7. The stirring and mixing device for an NMN ethanol-free crystallization solution according to claim 6, characterized in that, The first shaft (300) has a channel at its top end that communicates with the first groove (301). The diameter of the channel is larger than the diameter of the second shaft (600). One end of the second shaft (600) passes through the channel and is fixedly connected to the rotation center of the active bevel gear (330).

8. The stirring and mixing device for an NMN ethanol-free crystallization solution according to claim 6, characterized in that, Multiple driven bevel gears (340) are fixedly connected to the rotation centers of multiple third shafts (311), and multiple driven bevel gears (340) simultaneously mesh with two driving bevel gears (330).

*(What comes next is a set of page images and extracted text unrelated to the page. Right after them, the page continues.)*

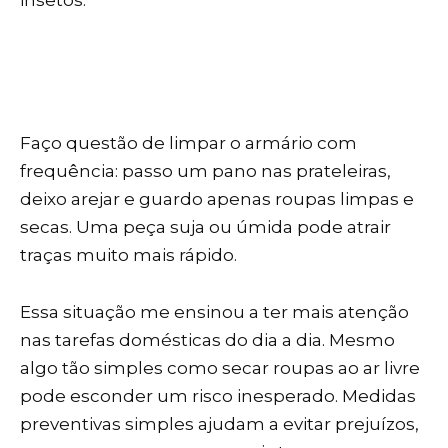
Faço questão de limpar o armário com
frequência: passo um pano nas prateleiras,
deixo arejar e guardo apenas roupas limpas e
secas. Uma peça suja ou úmida pode atrair
traças muito mais rápido.
Essa situação me ensinou a ter mais atenção
nas tarefas domésticas do dia a dia. Mesmo
algo tão simples como secar roupas ao ar livre
pode esconder um risco inesperado. Medidas
preventivas simples ajudam a evitar prejuízos,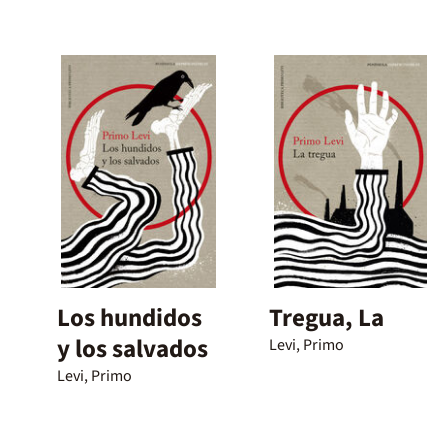
Los hundidos
Tregua, La
y los salvados
Levi, Primo
Levi, Primo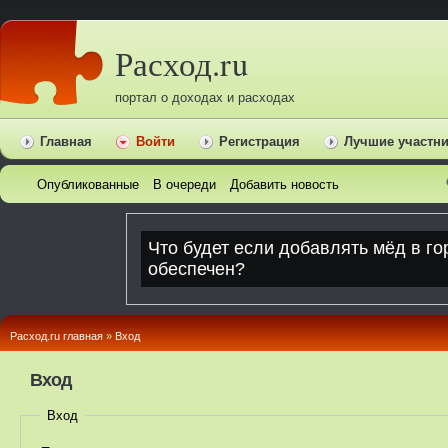
Расход.ru
портал о доходах и расходах
Главная
Войти
Регистрация
Лучшие участн
Опубликованные
В очереди
Добавить новость
Расход.ru главная
»
Вход
Вход
Вход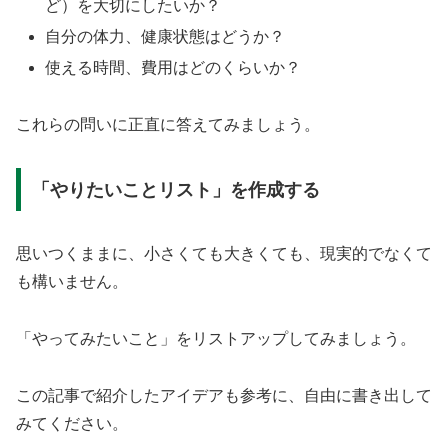
ど）を大切にしたいか？
自分の体力、健康状態はどうか？
使える時間、費用はどのくらいか？
これらの問いに正直に答えてみましょう。
「やりたいことリスト」を作成する
思いつくままに、小さくても大きくても、現実的でなくて
も構いません。
「やってみたいこと」をリストアップしてみましょう。
この記事で紹介したアイデアも参考に、自由に書き出して
みてください。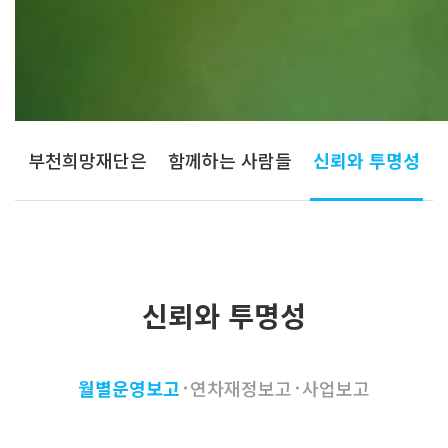
부천희망재단은
함께하는 사람들
신뢰와 투명성
신뢰와 투명성
월별운영보고
연차재정보고
사업보고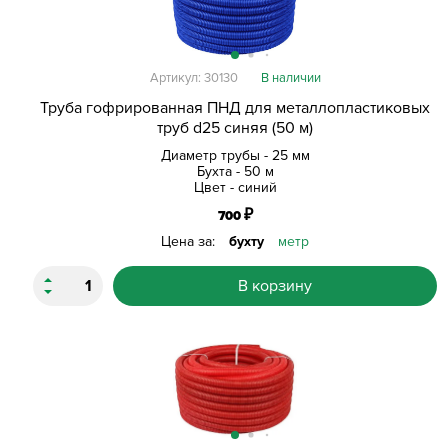
Артикул: 30130
В наличии
Труба гофрированная ПНД для металлопластиковых
труб d25 синяя (50 м)
Диаметр трубы - 25 мм
Бухта - 50 м
Цвет - синий
₽
700
Цена за:
бухту
метр
В корзину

9. The stirring and mixing device for an NMN ethanol-free crystallization solution according to claim 2, characterized in that, A first motor (400) and a second motor (500) are fixedly installed on the top of the shelf (110). The first motor (400) is used to drive the first gear (800) to rotate, and the second motor (500) is used to drive the second shaft (600) to rotate.

10. The stirring and mixing device for an NMN ethanol-free crystallization solution according to claim 9, characterized in that, The output end of the first motor (400) is connected to the rotation center of the first gear (800). The torque sensor (700) is connected in series between the first motor (400) and the first gear (800) to monitor the change of torque at the output end of the first motor (400) in real time. The output end of the second motor (500) is connected to the rotation center of one end of the second shaft (600).